Have any of you had experience getting rid of the roots? I really want to take my sawzall out there and cut this **** out of the roots in my front lawn. BUT, I also don't want the damn thing blowing over on my lawn. There are 4 or 5 spots where the root is a good 4 or 5 inches in diameter. If I cut this son-of-a-gun up, am I promoting a tree tipping over on my lawn?
Jprevat probably has something to say about this but weeping willows suck. Roots are shallow and spread out about 3 times the height of the tree. The tree also has a reputation for destroying septic tanks, underground pipes and foundations. If anything, including your house is anywhere within 3 times the tree height it's probably going to cause problems in the future if it hasn't already. The roots can be killed with a hole saw and Epsom salt which will dehydrate the roots and shouldn't kill the tree.

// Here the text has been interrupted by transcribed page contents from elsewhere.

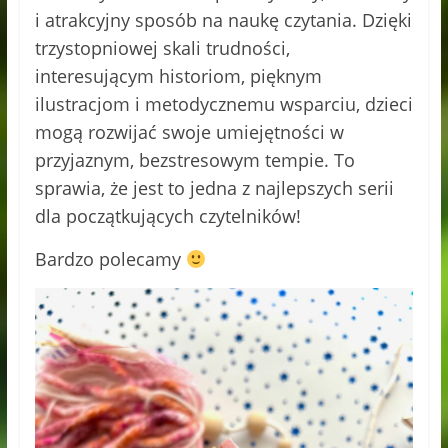
i atrakcyjny sposób na naukę czytania. Dzięki
trzystopniowej skali trudności,
interesującym historiom, pięknym
ilustracjom i metodycznemu wsparciu, dzieci
mogą rozwijać swoje umiejętności w
przyjaznym, bezstresowym tempie. To
sprawia, że jest to jedna z najlepszych serii
dla początkujących czytelników!
Bardzo polecamy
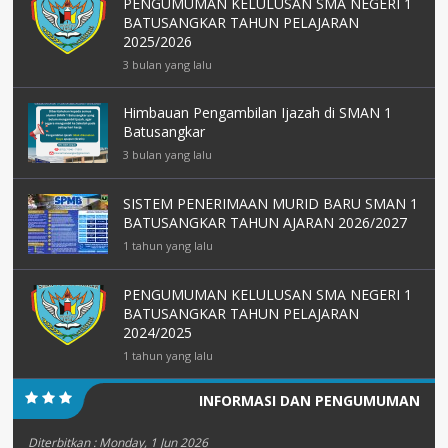
PENGUMUMAN KELULUSAN SMA NEGERI 1
BATUSANGKAR TAHUN PELAJARAN
2025/2026
3 bulan yang lalu
Himbauan Pengambilan Ijazah di SMAN 1
Batusangkar
3 bulan yang lalu
SISTEM PENERIMAAN MURID BARU SMAN 1
BATUSANGKAR TAHUN AJARAN 2026/2027
1 tahun yang lalu
PENGUMUMAN KELULUSAN SMA NEGERI 1
BATUSANGKAR TAHUN PELAJARAN
2024/2025
1 tahun yang lalu
INFORMASI DAN PENGUMUMAN
Diterbitkan :
Monday, 1 Jun 2026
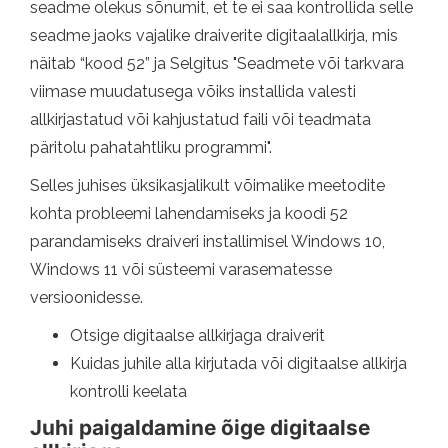
seadme olekus sõnumit, et te ei saa kontrollida selle
seadme jaoks vajalike draiverite digitaalallkirja, mis
näitab “kood 52” ja Selgitus "Seadmete või tarkvara
viimase muudatusega võiks installida valesti
allkirjastatud või kahjustatud faili või teadmata
päritolu pahatahtliku programmi".
Selles juhises üksikasjalikult võimalike meetodite
kohta probleemi lahendamiseks ja koodi 52
parandamiseks draiveri installimisel Windows 10,
Windows 11 või süsteemi varasematesse
versioonidesse.
Otsige digitaalse allkirjaga draiverit
Kuidas juhile alla kirjutada või digitaalse allkirja
kontrolli keelata
Juhi paigaldamine õige digitaalse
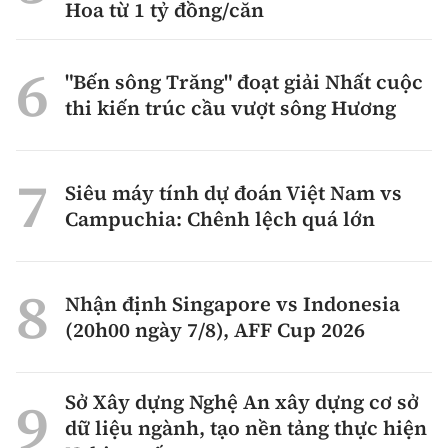
Hoa từ 1 tỷ đồng/căn
"Bến sông Trăng" đoạt giải Nhất cuộc
thi kiến trúc cầu vượt sông Hương
Siêu máy tính dự đoán Việt Nam vs
Campuchia: Chênh lệch quá lớn
Nhận định Singapore vs Indonesia
(20h00 ngày 7/8), AFF Cup 2026
Sở Xây dựng Nghệ An xây dựng cơ sở
dữ liệu ngành, tạo nền tảng thực hiện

The roots usually match the canopy of the tree. If most of the roots are in your neighbors yard as seen my matching the canopy shape you should be fine to kill them. Weeping willows have a lot of roots and the tree should be fine unless half of it's roots are in your yard.

Have you talked to the neighbor about this? Any root damage you are experiencing should be his problem also. How far from the house or any underground systems is the tree for your neighbor? Weeping willows are great along river banks and lake shores but that's about it. They like water and will find it if any is around, even in pipes.